Where clay gets a chance to make a big impression
Ceramist Tony Marsh has been thinking big. As a professor in the art department at Cal State Long Beach, Marsh directs the school's ceramics program. With kilns capable of firing mammoth-scale works and an exhibition area that replicates a commercial gallery, it has become a magnet for students and artists who want to work in new, experimental and often large ways in clay.
So when the Scripps College Ceramic Annual chose Marsh as guest curator for the 61st showing this year, he turned to six young or mid-career ceramists, all of whom have either studied, taught or currently teach at Cal State Long Beach.
With no thematic guidelines in mind "except that the work be large and ambitious," Marsh selected David Hicks, Nina Jun, Hwa-Jin Lee, Kristen Morgin, Vince Palacios and Sun-Koo Yuh. They produced all of the show's pieces at Long Beach.

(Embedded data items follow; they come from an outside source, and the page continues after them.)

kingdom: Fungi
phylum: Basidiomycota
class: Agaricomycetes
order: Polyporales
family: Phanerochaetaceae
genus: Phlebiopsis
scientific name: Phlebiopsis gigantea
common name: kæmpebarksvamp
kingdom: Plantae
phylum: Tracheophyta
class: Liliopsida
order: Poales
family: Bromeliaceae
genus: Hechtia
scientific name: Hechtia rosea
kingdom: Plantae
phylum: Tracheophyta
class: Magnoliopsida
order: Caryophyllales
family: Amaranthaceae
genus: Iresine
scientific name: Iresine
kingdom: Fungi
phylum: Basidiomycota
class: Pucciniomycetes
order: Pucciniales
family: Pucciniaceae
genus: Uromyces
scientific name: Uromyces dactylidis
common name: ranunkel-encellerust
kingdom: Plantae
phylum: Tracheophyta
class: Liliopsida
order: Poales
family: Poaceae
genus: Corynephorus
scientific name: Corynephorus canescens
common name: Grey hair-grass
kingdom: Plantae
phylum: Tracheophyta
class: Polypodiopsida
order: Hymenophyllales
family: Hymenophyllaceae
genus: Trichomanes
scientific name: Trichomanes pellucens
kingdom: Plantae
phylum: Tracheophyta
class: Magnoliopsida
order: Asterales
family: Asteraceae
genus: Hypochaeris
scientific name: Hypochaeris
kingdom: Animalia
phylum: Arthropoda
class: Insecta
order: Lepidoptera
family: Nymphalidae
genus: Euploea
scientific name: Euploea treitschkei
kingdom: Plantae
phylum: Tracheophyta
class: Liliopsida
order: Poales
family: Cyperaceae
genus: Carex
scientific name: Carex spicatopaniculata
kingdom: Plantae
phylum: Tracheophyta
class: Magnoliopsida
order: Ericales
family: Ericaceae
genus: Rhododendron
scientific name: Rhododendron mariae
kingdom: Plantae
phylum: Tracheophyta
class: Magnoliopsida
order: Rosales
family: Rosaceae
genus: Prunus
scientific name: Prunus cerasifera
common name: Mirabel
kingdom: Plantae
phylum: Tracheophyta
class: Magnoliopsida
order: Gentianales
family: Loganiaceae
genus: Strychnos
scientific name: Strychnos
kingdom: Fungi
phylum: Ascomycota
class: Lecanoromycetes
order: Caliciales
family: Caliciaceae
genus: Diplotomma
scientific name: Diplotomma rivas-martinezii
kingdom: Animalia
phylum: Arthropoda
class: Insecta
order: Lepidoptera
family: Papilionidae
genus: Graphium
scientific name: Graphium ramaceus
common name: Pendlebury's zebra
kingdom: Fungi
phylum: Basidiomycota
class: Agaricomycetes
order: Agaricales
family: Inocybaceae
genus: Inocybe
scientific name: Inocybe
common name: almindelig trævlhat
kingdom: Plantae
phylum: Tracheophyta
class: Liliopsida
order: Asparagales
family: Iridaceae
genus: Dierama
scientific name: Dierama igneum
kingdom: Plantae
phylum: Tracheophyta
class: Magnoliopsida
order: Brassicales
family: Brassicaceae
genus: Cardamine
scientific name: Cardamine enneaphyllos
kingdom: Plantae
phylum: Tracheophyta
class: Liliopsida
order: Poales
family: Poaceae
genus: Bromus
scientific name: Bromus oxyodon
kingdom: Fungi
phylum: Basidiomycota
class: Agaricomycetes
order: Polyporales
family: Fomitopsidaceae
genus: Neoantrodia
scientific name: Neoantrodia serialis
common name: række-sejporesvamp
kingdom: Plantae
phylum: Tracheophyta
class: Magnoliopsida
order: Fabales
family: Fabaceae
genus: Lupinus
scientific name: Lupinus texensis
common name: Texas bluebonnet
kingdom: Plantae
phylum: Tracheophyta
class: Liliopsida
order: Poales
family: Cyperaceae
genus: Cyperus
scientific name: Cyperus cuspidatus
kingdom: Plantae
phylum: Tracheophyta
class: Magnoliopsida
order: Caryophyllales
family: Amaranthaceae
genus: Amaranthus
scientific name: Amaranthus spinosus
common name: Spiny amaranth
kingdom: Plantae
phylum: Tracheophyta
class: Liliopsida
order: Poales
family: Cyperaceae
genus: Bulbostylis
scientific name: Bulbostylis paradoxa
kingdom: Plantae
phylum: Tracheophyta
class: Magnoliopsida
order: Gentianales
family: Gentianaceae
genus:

"What unifies these artists is their enormous energy and resourcefulness," Marsh says. "They also share an almost devotional internal belief in what they are doing, even though there may be no external rewards, such as a market for such large-scale work, at the end of the rainbow."
Mary MacNaughton, who directs Scripps' Ruth Chandler Williamson Gallery, where the exhibition is on view, says "each artist in this year's annual pushes the limits of working in clay in interesting ways."
Since 1945, the show, which is billed as the oldest running annual ceramics exhibition in the United States, has chronicled ceramics' evolution.
Though it has featured artists from around the world, it has not ignored California art history -- especially during the early 1950s, when artists such as Peter Voulkos, Paul Soldner, John Mason and Susan Peterson led a Southern California-based revolution in clay that expanded ceramics from a crafts medium into the realm of fine art and sculpture. All have exhibited in different annuals.
Since its inception, the Scripps ceramic annual has been an "artist's choice" exhibition, meaning that prominent ceramists have served as the shows' curators.
Soldner, who taught for many years at Scripps College, chose the artists from 1959 until his retirement in 1991. In 1996, MacNaughton began inviting a different guest curator each year.
"We're interested in presenting a distinctive point of view in the field of ceramics each year," she says, "and Tony brought that to us in his proposal."